**Supplied material:**

════

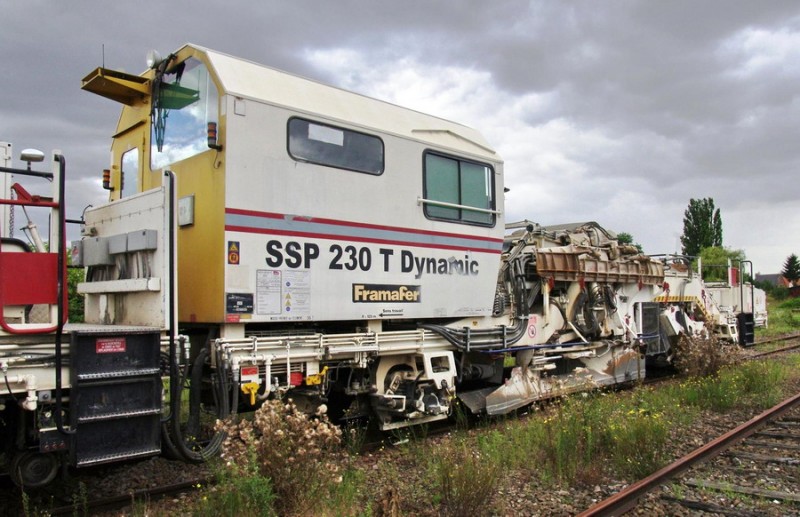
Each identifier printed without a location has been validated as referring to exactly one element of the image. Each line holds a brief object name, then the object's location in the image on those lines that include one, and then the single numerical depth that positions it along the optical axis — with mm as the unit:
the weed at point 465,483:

════

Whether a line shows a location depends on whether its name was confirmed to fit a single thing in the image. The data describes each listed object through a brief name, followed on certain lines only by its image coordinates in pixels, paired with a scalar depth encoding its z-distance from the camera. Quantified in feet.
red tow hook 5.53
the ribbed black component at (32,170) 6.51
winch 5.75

════

Only the lines above starting with the one with "Each identifier printed" and going through the one with "the weed at" are to be copied, word for word and with both ends kept.

Each identifier printed without a location has been validated as referring to exactly one element of the image. Each line holds a brief object name, then the object's location in the image on those lines that include one, and then the single numerical depth that positions it along the optical axis — with mm as the unit:
the weed at point 465,483:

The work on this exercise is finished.